マス・プロダクションとハイ・マス・コンサンプションを結ぶためには、大量流通システムの開発が必要ということが、我が国のチェーンストアが本格的に増え出した頃のうたい文句であった。
大量仕入で商品原価を安くするため、スケール・メリットを合言葉に、やみくもに出店を急ぐ企業も少なくなかった。
マスの追及によるロー・プライス戦略。これは誰にとっても解りやすい議論である。
私は、東京オリンピックが開催された年に初めてアメリカの視察チームに参加した。その時の強い印象の1つが、広い清潔なフロアのゴンドラエンドの大量陳列である。これこそ、マス・セールの象徴だと思った。
また、量販店以外の小売店にも見られたことだが、POPはもとより、ウィンドウに貼られた、ビラにも書かれている“off”の文字がやたらに多かったこともはっきり覚えている。
その頃、親交のあった業界ジャーナリストの1人は、「これからは、工業的商業の時代」を口癖のように唱えていた。
チェーンストア、特にスーパーマーケットは、“店舗づくり”のハードウェアの設計にも、ソフトウェアの業務システムにも、製造業のノウハウの導入をはかった。また、商品調達の面でも、バックワード・バーティカル・インテグレーションならびに共同仕入れを行うなど、マス・メリットの追求に勢力を注いできた。

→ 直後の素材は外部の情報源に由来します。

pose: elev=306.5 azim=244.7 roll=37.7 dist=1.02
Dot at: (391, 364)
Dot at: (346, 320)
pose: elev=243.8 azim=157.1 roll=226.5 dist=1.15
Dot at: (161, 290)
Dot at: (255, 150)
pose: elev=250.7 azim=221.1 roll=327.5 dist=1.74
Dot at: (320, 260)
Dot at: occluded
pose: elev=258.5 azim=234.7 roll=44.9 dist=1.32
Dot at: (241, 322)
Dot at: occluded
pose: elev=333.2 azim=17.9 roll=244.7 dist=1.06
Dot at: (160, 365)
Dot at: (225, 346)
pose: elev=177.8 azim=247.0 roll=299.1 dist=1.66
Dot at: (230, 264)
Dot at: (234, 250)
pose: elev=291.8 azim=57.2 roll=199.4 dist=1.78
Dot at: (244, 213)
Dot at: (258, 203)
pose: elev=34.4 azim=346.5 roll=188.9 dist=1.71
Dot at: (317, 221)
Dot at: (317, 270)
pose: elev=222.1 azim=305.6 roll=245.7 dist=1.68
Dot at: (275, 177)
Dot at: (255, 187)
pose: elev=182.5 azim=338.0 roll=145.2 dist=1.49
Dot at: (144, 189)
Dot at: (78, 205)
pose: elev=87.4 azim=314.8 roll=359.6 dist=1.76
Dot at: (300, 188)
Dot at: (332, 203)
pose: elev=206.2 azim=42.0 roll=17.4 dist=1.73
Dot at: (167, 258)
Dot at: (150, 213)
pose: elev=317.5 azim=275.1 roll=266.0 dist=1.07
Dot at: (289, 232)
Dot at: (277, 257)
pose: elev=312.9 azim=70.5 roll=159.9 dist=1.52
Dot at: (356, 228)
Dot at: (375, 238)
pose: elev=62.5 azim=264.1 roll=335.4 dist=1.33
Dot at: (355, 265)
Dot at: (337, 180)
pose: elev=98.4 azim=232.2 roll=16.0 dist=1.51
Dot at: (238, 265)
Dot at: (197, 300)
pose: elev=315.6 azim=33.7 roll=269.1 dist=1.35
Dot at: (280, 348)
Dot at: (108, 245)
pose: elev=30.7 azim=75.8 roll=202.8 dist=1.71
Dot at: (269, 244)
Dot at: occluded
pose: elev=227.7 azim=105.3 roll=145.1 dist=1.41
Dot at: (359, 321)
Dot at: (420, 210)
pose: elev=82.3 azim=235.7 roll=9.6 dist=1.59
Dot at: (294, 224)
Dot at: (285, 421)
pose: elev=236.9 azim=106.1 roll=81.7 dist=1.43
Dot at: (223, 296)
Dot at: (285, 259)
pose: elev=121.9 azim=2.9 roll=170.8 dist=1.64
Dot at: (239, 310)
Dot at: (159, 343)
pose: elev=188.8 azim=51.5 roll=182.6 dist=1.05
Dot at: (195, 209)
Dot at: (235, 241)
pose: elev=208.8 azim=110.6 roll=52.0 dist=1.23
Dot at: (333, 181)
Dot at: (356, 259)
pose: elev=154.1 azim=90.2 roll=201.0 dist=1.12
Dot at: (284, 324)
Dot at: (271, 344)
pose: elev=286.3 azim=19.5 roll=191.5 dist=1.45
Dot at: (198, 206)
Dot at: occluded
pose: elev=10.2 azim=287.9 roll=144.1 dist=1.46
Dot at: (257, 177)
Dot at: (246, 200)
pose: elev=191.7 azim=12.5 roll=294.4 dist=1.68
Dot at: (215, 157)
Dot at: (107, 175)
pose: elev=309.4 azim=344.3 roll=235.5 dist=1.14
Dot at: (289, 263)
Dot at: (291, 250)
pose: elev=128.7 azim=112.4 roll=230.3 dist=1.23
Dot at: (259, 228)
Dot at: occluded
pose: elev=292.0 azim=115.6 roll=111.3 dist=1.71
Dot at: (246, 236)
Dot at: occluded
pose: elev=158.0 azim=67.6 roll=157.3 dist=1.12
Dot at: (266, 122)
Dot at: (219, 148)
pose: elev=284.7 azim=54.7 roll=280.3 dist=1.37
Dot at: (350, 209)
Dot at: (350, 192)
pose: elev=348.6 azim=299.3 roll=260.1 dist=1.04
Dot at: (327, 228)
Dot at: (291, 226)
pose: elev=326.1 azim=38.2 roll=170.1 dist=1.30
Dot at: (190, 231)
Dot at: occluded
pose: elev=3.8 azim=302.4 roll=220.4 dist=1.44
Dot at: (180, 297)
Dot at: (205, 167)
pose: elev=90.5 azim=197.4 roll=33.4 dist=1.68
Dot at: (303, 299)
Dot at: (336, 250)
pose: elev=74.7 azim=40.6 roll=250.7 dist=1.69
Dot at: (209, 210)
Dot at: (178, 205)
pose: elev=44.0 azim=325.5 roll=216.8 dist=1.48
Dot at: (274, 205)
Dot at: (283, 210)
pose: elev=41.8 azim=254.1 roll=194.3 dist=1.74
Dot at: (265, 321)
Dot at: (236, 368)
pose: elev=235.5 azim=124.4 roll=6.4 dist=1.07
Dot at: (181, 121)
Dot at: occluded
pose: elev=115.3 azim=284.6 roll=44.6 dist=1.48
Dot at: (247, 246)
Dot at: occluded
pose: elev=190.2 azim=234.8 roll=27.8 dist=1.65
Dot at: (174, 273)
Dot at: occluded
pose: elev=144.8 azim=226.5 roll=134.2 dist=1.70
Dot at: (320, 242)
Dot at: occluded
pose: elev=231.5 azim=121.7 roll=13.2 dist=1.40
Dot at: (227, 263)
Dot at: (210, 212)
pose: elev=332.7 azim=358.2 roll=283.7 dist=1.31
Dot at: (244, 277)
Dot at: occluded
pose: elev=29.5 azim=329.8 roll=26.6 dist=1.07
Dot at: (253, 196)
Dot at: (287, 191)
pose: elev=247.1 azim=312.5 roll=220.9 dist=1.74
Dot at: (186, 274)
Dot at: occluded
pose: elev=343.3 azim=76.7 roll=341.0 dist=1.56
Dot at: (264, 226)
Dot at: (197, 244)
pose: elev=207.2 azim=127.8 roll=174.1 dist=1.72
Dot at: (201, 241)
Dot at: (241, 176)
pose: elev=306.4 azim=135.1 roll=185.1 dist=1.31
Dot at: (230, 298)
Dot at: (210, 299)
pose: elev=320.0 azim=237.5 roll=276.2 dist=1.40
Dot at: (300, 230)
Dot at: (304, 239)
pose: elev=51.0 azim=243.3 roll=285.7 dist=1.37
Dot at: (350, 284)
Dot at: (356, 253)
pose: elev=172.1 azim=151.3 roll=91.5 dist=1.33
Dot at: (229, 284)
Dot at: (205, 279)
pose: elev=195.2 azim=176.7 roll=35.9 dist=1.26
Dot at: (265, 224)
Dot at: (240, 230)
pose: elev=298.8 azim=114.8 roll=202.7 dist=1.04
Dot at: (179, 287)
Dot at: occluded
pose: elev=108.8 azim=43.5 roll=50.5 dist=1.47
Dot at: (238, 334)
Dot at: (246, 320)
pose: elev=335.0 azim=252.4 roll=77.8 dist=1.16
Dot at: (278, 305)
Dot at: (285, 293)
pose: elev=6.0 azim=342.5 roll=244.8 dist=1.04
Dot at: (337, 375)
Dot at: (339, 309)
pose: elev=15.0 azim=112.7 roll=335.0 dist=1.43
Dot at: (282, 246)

ところで、小売業の“マス”とは、不特定多数の客を増やして、売上増をはかることを意味する。製造業のマス・プロダクションも、フォード社のT型フォードに代表されるように、低価格商品を開発して、不特定多数のユーザーをつくり、業績を伸ばしてきた。
■ マスの時代の終焉
しかし、日本のチェーンストアがマスの追求を始めた頃、アメリカの製造業は、マス一辺倒の時代を終え、顧客をセグメントする時代に移行していた。
再び自動車産業を例にとれば、ステータス・シンボルとしてのキャデラック、キャリアウーマン用のコンパクトカーなどの車種が脚光を浴びていた。
イギリスの産業革命に端を発した素朴な工業化が近代化の始まりであるとすれば、近代化は、日本の小売業のマス追求の始まった頃には、すでにポスト近代化の時代に移行していたのである。
ポスト近代化、即ち、ポスト工業化の時代は現代化と呼ばれる。産業としては情報産業などが中核となって急成長を遂げつつあることは説明の要もあるまい。
我が国の流通産業も、遅ればせながら、マス追求不辺到の時代が終焉し、ポスト・マス追求の時代に入っている。